◆マティス美術館

 温暖な地中海に面したフランス・ニースの町。小高い丘の上へバスで登って行った。そこはローマ時代に栄えた町・シイミエの公園。そこにひと際目立つ赤壁にだまし絵の窓で装飾された館があった。それは17世紀のイタリアジェノア風のマティス美術館であった。

  ニースで没した巨匠アンリ・マティスの作品を展示するこの美術館は、特別及び常設展示場、教育アトリエ、デッサン保管室、オーディオホール、図書文献室などが設けられていた。青空の見える吹き抜け階段から入口に入ると、フランス国内にあるマティスの最も重要な作品の一つ「花と果実」が展示されている。これは躍動感に満ちた水彩の切り抜き絵で、カルフォルニア風ヴィラのホールを飾っていた。

 更にマティス個人所蔵品である赤い大理石のテーブル、それにカラフルな安楽椅子も何げなく置かれているのが似合っていた。これら表情豊かな色彩の息づく作品の数々を見ていると、マティスの単純化された線や色使いが語ってくるように思える。

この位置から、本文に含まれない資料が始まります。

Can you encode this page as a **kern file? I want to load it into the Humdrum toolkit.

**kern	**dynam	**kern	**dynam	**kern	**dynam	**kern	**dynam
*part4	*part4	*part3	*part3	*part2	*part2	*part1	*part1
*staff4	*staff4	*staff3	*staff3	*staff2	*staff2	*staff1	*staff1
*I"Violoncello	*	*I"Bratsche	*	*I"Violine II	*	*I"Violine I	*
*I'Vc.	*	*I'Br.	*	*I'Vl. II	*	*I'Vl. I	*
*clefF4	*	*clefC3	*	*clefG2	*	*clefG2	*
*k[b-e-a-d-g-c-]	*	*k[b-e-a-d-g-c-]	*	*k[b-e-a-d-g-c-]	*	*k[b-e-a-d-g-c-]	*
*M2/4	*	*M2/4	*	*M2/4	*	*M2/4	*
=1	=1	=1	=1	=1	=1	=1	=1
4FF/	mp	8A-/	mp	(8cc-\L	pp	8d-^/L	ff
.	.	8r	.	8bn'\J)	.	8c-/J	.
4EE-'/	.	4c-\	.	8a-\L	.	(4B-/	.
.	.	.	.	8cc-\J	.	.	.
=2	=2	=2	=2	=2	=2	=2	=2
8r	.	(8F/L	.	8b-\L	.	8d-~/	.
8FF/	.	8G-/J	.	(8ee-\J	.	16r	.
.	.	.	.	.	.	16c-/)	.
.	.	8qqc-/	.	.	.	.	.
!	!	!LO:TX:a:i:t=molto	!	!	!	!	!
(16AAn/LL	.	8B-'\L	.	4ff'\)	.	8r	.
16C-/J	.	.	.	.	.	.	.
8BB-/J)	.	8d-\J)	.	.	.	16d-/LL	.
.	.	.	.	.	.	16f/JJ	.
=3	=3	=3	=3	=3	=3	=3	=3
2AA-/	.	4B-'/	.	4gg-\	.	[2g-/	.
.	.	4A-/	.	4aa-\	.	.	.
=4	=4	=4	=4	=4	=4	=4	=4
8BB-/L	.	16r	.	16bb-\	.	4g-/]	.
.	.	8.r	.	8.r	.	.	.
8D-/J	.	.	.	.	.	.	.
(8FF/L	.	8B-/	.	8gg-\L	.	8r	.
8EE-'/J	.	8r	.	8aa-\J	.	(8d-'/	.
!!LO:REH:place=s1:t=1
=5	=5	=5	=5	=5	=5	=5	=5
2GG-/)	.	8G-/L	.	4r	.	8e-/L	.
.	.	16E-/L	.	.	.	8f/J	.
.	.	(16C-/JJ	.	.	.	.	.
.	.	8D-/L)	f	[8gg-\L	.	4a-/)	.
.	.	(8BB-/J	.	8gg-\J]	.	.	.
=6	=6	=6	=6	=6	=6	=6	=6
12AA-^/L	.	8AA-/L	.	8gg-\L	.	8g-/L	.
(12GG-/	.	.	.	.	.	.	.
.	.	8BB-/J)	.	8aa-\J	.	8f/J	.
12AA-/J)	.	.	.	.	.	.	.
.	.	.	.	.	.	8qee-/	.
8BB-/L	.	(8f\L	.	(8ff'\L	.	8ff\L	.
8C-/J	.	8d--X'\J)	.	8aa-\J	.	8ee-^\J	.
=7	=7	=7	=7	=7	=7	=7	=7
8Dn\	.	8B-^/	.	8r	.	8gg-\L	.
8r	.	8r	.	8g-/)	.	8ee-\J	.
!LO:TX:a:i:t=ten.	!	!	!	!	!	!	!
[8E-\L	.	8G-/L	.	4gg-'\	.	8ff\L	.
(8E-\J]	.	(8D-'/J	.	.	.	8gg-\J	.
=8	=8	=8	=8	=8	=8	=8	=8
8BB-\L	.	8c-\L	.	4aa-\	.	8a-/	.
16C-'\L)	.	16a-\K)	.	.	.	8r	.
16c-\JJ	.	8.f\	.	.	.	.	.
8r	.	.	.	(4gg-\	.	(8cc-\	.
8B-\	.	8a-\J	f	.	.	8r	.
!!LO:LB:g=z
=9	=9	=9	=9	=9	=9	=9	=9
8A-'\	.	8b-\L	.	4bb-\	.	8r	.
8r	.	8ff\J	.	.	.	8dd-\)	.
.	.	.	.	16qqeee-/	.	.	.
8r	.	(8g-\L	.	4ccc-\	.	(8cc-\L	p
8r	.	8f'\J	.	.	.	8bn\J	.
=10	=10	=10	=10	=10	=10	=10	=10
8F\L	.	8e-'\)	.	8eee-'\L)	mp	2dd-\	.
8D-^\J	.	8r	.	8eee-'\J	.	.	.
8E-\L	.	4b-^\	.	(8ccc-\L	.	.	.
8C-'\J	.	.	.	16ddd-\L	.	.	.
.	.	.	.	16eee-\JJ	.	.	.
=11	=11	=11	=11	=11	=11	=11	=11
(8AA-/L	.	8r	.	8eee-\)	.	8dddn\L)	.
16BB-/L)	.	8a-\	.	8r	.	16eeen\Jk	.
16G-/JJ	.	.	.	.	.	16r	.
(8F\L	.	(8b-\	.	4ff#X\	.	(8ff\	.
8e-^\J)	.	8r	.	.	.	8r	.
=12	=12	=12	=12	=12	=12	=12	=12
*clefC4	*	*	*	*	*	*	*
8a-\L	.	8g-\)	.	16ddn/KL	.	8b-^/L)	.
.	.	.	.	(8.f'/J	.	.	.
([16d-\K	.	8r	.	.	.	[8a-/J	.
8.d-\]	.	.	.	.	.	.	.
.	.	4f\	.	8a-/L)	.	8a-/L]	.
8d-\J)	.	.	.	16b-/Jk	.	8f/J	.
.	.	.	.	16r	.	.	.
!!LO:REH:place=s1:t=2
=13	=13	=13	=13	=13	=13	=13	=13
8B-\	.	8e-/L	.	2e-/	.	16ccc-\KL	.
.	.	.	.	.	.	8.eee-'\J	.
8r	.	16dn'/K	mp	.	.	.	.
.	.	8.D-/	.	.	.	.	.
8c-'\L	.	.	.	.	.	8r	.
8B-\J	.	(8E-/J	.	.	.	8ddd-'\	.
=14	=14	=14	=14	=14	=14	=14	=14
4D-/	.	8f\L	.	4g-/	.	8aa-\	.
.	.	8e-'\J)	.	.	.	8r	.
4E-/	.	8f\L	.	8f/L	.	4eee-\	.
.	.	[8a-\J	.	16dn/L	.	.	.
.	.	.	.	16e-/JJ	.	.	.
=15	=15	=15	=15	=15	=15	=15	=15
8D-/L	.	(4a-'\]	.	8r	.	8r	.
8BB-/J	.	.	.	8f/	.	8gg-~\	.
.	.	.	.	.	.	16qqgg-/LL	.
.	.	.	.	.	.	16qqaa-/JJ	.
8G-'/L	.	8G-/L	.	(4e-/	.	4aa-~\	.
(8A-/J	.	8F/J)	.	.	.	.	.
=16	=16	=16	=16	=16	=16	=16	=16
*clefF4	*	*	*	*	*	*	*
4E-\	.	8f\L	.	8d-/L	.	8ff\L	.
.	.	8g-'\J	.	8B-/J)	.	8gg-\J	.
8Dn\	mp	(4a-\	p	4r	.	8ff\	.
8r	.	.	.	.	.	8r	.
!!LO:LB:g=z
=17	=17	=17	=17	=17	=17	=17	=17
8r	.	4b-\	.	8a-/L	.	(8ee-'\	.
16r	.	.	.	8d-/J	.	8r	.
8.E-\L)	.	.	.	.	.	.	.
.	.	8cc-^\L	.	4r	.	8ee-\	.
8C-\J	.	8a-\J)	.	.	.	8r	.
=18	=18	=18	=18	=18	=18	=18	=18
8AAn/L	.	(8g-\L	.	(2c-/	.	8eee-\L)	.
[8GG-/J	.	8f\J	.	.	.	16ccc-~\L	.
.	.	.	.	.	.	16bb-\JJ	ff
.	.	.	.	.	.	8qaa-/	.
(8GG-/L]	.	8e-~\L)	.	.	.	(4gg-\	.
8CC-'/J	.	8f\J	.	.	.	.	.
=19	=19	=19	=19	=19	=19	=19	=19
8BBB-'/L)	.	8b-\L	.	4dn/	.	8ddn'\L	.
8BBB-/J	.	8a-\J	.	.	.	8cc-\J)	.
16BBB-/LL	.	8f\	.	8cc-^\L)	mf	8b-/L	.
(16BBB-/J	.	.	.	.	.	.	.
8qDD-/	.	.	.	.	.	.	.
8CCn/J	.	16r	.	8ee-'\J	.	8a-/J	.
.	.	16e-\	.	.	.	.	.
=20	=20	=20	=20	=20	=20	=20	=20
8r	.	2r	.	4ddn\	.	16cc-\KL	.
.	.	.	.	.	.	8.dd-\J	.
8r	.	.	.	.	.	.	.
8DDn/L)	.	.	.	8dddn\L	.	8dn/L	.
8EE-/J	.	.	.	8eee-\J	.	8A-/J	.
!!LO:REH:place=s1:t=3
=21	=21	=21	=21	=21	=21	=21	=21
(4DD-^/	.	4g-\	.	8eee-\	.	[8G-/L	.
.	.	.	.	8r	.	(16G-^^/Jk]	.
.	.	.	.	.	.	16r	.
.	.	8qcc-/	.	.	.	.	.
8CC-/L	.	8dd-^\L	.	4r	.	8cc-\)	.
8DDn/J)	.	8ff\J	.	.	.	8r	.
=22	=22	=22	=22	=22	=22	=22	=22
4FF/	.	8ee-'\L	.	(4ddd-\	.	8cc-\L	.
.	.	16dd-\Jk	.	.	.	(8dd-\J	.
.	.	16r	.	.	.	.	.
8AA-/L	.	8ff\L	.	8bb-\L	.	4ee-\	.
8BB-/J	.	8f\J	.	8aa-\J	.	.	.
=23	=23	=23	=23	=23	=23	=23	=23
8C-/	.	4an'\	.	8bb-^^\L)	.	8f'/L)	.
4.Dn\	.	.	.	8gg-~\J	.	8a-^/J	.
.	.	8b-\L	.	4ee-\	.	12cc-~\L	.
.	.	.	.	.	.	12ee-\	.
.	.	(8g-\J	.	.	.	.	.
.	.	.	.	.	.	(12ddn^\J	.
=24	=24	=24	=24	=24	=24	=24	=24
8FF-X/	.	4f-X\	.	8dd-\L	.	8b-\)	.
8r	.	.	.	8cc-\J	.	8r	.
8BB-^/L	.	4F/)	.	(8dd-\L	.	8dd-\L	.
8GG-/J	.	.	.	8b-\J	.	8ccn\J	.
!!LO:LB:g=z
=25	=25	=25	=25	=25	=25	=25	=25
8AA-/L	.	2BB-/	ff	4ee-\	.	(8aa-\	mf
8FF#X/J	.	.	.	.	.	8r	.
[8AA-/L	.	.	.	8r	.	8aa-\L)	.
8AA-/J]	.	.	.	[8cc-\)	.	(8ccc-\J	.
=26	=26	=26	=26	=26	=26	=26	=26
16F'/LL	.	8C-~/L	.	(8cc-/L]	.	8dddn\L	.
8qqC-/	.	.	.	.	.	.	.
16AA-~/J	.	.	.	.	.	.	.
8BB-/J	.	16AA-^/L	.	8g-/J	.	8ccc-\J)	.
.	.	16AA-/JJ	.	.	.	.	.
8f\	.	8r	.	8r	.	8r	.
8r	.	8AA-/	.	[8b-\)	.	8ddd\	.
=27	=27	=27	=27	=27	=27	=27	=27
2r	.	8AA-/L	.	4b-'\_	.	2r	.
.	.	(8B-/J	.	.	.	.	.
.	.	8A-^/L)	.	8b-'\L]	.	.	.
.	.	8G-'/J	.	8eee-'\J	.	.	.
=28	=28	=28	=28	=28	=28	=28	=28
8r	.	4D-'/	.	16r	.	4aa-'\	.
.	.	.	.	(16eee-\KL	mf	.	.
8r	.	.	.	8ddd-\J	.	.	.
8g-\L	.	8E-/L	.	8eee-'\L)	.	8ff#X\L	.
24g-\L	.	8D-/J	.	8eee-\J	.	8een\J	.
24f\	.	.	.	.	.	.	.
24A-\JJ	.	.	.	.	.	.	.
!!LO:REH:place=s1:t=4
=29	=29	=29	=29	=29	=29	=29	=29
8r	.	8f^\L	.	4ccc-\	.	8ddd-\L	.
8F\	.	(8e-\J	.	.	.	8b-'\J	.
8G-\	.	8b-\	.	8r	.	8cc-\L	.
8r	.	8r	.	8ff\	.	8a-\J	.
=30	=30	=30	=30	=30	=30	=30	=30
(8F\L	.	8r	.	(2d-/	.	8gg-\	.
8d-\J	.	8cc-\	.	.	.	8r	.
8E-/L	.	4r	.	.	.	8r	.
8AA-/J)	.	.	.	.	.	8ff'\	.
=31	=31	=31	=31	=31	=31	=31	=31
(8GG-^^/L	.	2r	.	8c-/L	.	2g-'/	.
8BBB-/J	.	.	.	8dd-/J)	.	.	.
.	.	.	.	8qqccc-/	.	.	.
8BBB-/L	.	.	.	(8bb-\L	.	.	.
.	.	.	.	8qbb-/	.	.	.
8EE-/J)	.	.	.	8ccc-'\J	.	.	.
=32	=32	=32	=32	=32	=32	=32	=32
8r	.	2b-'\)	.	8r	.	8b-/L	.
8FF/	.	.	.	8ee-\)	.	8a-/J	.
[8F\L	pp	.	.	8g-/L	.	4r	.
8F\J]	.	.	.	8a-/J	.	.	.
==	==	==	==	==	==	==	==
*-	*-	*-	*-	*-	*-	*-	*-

  アンリ・マティス(1869〜1954)20世紀を代表するフランス画家のひとり。91年に画家を志してパリに出てギュスターヴ・モローなどの下で美術を学ぶ。その後、新印象主義の影響を受けながら、強烈な色彩を併置するフォーヴ(野獣派)のスタイルを生み出す。そして人生の最終章であるニースに活動拠点を移すと、光と空間の単純化と純粋化を追求した結果、"色彩でデッサンする"切り紙絵の世界に到る。マティスにとってニースは居心地の良い楽園であったのかも知れない。